- Church: Episcopal Church
- Diocese: Puerto Rico
- In office: 1951–1965
- Predecessor: Charles F. Boynton
- Successor: Francisco Reus-Froylan

Orders
- Consecration: May 3, 1951 by Henry Knox Sherrill

Personal details
- Born: July 1, 1913 Claremore, Oklahoma, United States
- Died: June 21, 2003 (aged 89)
- Denomination: Anglican
- Parents: Albert Aaron Swift & Margarette Anna Clarkson
- Spouse: Elizabeth Ann "Libby" Slusser (1915-2013)
- Children: 2

= A. Ervine Swift =

Episcopalian bishop in the United States

Albert Ervine Swift (July 1, 1915 - June 21, 2003) was a bishop of the Episcopal Church in the United States of America.

==Biography==
Swift was born on July 1, 1915, in Claremore, Oklahoma, the son of Albert Aaron Swift (1886-1979) and Margarette Anna Clarkson (1888-1947). He studied at the University of Oklahoma and later at the Episcopal Divinity School. After ordination, he became assistant secretary and acting executive of the Oversees department of the National Council. Later he also served as a faculty member of the St. John's University, Shanghai. He was also assistant priest at St Hilda's Refugee Camp in the Wuchang District. In 1948 he became rector of Trinity Church in Manila in the Philippines and subsequently chaplain of St Luke's Hospital. He also served as acting dean of St Andrew's Theological Seminary in Quezon City.

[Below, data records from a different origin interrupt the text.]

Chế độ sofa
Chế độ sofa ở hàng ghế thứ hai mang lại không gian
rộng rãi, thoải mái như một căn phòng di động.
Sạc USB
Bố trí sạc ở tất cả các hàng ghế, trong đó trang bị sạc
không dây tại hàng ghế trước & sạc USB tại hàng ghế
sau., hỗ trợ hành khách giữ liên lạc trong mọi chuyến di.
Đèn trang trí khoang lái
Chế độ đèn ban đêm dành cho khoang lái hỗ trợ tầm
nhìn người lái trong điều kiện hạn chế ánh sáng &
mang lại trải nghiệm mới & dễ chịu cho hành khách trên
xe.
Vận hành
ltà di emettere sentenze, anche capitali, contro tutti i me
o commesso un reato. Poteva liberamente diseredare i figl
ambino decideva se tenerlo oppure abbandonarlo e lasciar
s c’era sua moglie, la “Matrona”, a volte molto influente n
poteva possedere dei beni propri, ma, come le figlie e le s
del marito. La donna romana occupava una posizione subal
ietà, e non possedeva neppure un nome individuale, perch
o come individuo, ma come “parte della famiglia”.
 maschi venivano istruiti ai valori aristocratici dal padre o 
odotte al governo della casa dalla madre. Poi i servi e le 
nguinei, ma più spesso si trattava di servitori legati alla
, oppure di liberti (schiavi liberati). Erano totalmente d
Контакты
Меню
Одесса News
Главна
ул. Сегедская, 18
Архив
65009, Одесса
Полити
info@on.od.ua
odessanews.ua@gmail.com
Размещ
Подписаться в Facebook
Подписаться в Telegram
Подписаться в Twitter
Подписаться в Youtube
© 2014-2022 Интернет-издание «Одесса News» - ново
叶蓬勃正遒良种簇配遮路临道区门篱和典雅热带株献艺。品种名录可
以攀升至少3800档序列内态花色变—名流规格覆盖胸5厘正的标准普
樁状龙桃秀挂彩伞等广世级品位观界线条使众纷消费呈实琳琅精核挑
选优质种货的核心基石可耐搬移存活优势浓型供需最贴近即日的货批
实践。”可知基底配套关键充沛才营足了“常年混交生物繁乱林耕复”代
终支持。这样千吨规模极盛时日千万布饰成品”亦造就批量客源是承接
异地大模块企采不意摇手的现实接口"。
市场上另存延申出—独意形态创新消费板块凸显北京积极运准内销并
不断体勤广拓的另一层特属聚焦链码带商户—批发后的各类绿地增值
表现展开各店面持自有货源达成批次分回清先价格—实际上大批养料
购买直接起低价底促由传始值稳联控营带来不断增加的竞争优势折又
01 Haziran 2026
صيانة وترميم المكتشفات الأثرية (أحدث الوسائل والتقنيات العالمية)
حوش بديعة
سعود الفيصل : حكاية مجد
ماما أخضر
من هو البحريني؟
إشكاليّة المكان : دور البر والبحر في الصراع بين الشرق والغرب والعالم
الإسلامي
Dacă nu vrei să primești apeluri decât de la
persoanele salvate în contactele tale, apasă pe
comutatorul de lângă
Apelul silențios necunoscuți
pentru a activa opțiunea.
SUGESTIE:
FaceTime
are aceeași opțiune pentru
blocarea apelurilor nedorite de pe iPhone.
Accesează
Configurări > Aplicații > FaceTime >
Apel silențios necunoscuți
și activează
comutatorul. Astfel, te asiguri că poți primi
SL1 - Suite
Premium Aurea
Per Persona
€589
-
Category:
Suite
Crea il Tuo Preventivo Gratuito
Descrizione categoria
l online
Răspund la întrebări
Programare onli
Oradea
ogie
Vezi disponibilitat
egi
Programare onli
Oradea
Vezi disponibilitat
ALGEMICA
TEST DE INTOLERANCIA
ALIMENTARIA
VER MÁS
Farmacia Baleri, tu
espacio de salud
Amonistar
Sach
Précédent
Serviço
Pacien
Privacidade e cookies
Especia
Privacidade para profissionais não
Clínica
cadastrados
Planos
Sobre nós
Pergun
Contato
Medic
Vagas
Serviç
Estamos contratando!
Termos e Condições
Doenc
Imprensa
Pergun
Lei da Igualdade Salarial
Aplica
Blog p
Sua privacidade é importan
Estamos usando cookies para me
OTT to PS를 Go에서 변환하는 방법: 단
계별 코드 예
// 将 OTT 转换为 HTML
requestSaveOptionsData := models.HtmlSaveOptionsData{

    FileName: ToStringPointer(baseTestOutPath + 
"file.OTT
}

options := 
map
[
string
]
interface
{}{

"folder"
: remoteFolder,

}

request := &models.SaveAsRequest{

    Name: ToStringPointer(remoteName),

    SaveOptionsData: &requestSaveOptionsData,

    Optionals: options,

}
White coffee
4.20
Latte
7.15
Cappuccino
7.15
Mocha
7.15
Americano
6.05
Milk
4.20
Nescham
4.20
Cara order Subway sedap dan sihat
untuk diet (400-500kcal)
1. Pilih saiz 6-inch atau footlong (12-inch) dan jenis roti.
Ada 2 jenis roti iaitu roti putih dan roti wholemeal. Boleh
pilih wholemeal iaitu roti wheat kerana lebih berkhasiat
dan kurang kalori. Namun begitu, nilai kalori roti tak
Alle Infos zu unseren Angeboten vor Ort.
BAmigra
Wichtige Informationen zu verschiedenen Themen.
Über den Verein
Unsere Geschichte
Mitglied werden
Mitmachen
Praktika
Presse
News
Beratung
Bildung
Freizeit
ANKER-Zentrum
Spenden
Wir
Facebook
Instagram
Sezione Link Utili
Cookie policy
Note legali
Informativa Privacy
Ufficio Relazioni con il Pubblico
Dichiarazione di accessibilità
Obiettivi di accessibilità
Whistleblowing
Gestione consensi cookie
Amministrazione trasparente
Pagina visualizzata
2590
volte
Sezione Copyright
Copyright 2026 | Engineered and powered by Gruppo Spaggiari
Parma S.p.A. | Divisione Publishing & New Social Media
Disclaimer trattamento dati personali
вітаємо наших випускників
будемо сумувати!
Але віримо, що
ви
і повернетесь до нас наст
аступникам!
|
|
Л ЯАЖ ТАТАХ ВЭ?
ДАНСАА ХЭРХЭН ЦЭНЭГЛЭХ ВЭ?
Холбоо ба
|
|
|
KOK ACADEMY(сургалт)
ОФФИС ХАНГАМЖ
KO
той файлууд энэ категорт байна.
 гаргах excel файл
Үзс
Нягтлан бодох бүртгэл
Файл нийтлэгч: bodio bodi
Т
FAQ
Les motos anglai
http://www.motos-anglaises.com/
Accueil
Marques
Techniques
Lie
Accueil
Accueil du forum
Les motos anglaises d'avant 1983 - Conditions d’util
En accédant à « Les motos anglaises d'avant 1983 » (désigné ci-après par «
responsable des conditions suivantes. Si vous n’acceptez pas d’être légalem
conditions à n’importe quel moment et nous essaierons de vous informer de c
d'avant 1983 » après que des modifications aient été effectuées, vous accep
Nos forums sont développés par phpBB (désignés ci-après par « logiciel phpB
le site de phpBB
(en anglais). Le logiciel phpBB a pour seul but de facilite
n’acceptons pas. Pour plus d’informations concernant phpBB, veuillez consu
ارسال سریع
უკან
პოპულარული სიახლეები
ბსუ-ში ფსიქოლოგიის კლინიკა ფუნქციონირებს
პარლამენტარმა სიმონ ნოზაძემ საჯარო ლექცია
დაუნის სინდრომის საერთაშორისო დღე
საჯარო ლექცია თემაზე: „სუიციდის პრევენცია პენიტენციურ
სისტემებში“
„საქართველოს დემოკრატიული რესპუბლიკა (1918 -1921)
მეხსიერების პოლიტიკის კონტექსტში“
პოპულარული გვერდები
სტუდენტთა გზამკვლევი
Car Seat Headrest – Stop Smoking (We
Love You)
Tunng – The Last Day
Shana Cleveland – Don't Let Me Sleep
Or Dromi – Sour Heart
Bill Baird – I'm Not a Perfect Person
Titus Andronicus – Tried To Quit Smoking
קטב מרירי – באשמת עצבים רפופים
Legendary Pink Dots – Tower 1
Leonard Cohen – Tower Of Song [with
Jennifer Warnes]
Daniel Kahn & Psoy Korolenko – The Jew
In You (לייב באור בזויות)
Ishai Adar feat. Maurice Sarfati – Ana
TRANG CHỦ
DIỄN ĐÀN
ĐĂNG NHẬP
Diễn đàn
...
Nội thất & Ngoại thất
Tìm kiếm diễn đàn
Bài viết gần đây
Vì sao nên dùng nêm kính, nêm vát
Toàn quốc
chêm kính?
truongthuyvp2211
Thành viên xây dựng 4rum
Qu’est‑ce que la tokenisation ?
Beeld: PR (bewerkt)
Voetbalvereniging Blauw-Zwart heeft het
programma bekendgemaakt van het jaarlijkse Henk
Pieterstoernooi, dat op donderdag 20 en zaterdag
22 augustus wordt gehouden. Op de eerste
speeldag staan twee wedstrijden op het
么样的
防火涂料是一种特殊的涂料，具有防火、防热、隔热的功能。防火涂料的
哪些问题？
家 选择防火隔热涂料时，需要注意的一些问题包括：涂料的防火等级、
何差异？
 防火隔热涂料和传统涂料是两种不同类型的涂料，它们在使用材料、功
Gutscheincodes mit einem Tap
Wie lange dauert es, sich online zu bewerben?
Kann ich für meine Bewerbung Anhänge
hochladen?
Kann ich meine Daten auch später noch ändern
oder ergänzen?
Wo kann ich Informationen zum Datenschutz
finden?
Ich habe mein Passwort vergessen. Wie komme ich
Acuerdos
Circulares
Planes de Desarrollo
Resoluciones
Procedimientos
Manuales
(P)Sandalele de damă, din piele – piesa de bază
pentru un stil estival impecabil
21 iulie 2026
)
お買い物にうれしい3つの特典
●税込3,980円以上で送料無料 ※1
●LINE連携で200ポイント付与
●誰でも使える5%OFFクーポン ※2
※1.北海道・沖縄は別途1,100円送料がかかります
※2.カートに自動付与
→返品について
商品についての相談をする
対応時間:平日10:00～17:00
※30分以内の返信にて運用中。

In 1950 he was elected Bishop of Puerto Rico and was consecrated on May 3, 1951, with Presiding Bishop Henry Knox Sherrill as chief consecrator in Grace Episcopal Cathedral (Topeka, Kansas). He retained the post until his resignation on August 1, 1965, to give way for a native bishop to take charge. Bishop Swift assisted with the confirmations and ordinations in Puerto Rico until January 1967. He was also responsible, for a time, of the missionary district of Honduras. He also served as Assistant Bishop of Southeast Florida and rector of St Gregory's Church in Boca Raton, Florida. In 1974 he was appointed Bishop-in-Charge of the Convocation of American Churches in Europe, which post he commenced on July 1 of the same year.